I don't think the pages receive much traffic - they're all in the Supplementary Results.
And I'd rather have them out of the index entirely, because I'm not sure if Google is seeing them as duplicate content in some way and that's affecting the rest of the site.
I've decided to recreate just the directory and use Petrocelli's b) option, and hope for the best. We'll see.
I have often wondered if after using the removal tool that the items that you have removed still have an affect on your ranking.
You are correct, once google grabs hold of something - it never seems to let go. I have a couple of directories on our site that have inflated pages values in google. The directories contain 200 files. However, google reports that they contain 5000 files. I have decided to move the directories to a new name and do a 301-redirect to the new name. This seems to be helping in getting the inflated page values back in line.
Curious, does anyone have any good ideas of how to get pagecount back in line when using the "Site:" command?
|And I'd rather have them out of the index entirely |
Return a 403 when Google requests those pages.

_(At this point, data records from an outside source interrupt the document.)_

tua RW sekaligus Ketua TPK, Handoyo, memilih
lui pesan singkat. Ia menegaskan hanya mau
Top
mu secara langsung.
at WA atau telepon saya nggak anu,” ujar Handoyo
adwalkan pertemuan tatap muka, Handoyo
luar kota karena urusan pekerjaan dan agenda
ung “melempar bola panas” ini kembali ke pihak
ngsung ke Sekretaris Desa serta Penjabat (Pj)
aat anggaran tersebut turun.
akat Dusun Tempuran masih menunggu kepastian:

|Return a 403 when Google requests those pages |
Yes? Do you think that will help more than a 404? Could you explain why? I think part of the problem is that Google is simply not requesting the pages at all, because the cache date is from last year.
I am curious on the case why google no longer requests pages... When using "Site:" command... It says that there are approximately 80,000 pages found for our site. Our site has no mare than 20,000 pages. Where are the 60,000 other pages coming from? Tried to ask google on this but did not get a clear response. Only that index and pages counts can change at any given time.
I noticed you are answering questions on other threads... Can you put a little light on why page counts are so far off from actual page counts on a given site? Also, what is the best way to get pages out of the google database? It seems that once google grabs ahold - it never lets go.
All thoughts would be appreciated.